Идеи о провокации, заговоре немецких генералов, неведении Гитлера вполне соответствовали сталинскому образу мыслей. Дополнительным подтверждением того, что советские лидеры действительно питали серьезные иллюзии относительно Гитлера, было поведение Молотова на встрече с Шуленбургом. Она началась в 5 часов 30 минут утра. По поручению своего правительства Шуленбург зачитал Молотову короткую ноту: «Ввиду нетерпимой далее угрозы, создавшейся для германской восточной границы вследствие массированной концентрации и подготовки всех вооруженных сил Красной армии, германское правительство считает себя вынужденным принять военные контрмеры». Реакция Молотова свидетельствовала скорее о его непонимании реальной ситуации. Он начал оспаривать заявления о концентрации советских войск и в заключение произнес почти отчаянную фразу: «Для чего Германия заключала пакт о ненападении, когда так легко его порвала?» [552]Молотов убеждал Шуленбурга в невиновности СССР и вероломстве Германии, хотя должен был понимать, что от Шуленбурга ровным счетом ничего не зависело. Это было все равно что объясняться с почтальоном, принесшим дурную весть.
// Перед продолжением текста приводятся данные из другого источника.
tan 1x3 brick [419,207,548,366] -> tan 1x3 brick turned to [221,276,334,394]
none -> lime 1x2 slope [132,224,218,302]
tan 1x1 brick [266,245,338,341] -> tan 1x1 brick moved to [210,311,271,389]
Встреча Молотова с Шуленбургом происходила прямо в Кремле. Она закончилась через четверть часа, и в 5 часов 45 минут Молотов вместе с Берией, Мехлисом [553], Тимошенко и Жуковым прошел в кабинет Сталина [554]. По словам Жукова, услышав сообщение Молотова об объявлении немцами войны, Сталин «молча опустился на стул и глубоко задумался. Наступила длительная, тягостная пауза». Сталин согласился дать директиву об уничтожении вторгшегося врага и добавил: «Но чтобы наши войска, за исключением авиации, нигде пока не нарушали немецкую границу» [555]. Такая директива была отправлена в войска в 7 часов 15 минут, почти через четыре часа после начала войны [556]. Это явно говорит о том, что высшее руководство страны не вполне понимало реальную обстановку. Сталин не подписывал директиву. Она ушла за подписями Тимошенко, Маленкова и Жукова.
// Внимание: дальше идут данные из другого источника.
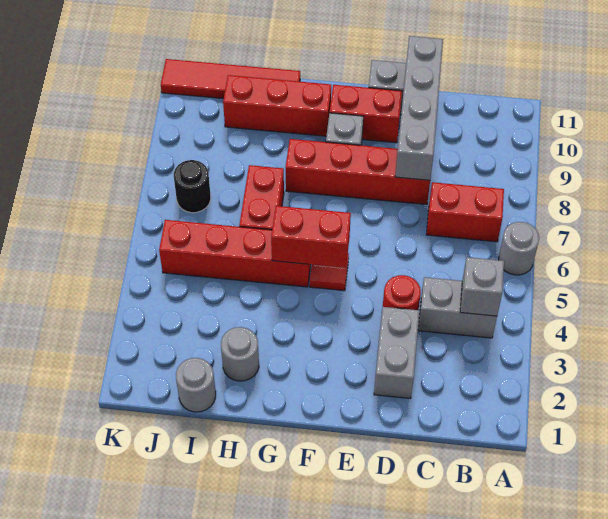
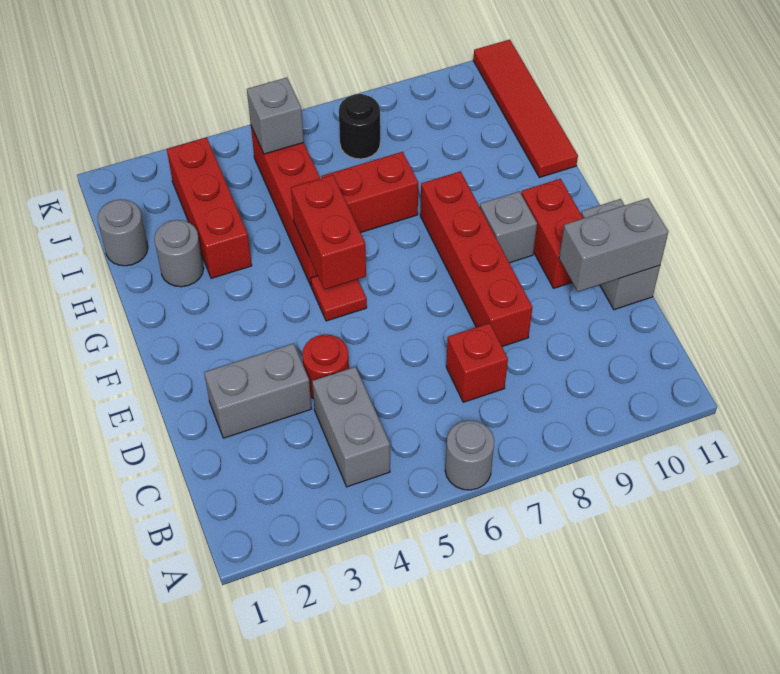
grey 1x1 brick [460,257,504,316] -> grey 1x1 brick moved to [247,78,304,154]
red 1x2 brick [426,182,504,242] -> red 1x1 brick [446,323,508,402]
grey 1x4 brick [395,36,443,180] -> grey 1x2 brick [559,198,668,292]
red 1x3 brick [223,75,331,136] -> red 1x3 brick moved to [167,137,252,278]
В последующие часы Сталин совещался с соратниками по разным вопросам. Важным было решение о способе оповещения страны о начале войны. Речь шла не просто о формальном правительственном сообщении, а о программе действий, об изложении основных политических лозунгов и перспектив. Соратники Сталина не сомневались, что с таким обращением к народу должен был выступить Сталин. Однако он отказался, и выступать пришлось Молотову. Конечно, Сталин хорошо осознавал политические минусы такого решения. Но дело в том, что он просто не знал, что сказать. Ситуация была непонятной. Сталин решил ждать. В своем обращении Молотов объявил о начале войны, подчеркнул, что речь идет об агрессии Германии, и выразил уверенность в победе. Знаменитые заключительные слова «Наше дело правое. Враг будет разбит. Победа будет за нами!» стали лозунгами этой страшной войны.
В архиве сохранился один из вариантов выступления Молотова, написанный и исправленный рукой самого Молотова [557]. По сравнению с первоначальным проектом выступление Молотова было дополнено несколькими фразами, в том числе упоминаниями о Сталине. Появилась вступительное разъяснение: «Советское правительство и его глава тов. Сталин поручили мне сделать следующее заявление». В заключительную часть был вписан абзац с призывом к народу «сплотить свои ряды» вокруг партии, правительства и «нашего великого вождя тов. Сталина». Привычные фразы о Сталине были призваны предупредить нежелательные сомнения и слухи, которые могло вызвать его молчание.
Выступление Молотова отражало один из важных политических вопросов, который волновал Сталина в первые часы войны. Значительное место в этой короткой речи занимало неоднократное повторение тезиса о том, что агрессия Германии не была спровоцирована и что СССР четко соблюдал пакт о ненападении. «[…] Германское правительство ни разу не могло предъявить ни одной претензии к СССР по выполнению договора», – говорил Молотов. Он подчеркивал, что именно Германия «является нападающей стороной», и даже назвал германских фашистов «предателями», из чего следовало, что они «предали» СССР.
Известный британский историк Второй мировой войны Дж. Эриксон считал, что речь Молотова выдавала чувство растерянности и даже унижения советских лидеров [558]. Молотов действительно словно оправдывался, когда настаивал на безусловном выполнении пакта советской стороной. Было ли это рассчитано на Гитлера, поскольку Сталин все еще хранил слабую надежду на неконтролируемые действия немецких генералов? Было ли это рассчитано на западное общественное мнение, в глазах которого теперь было особенно важно предстать не союзником, а жертвой нацизма? Было ли это рассчитано на советский народ, в котором стремились вызвать возмущение вероломством врага?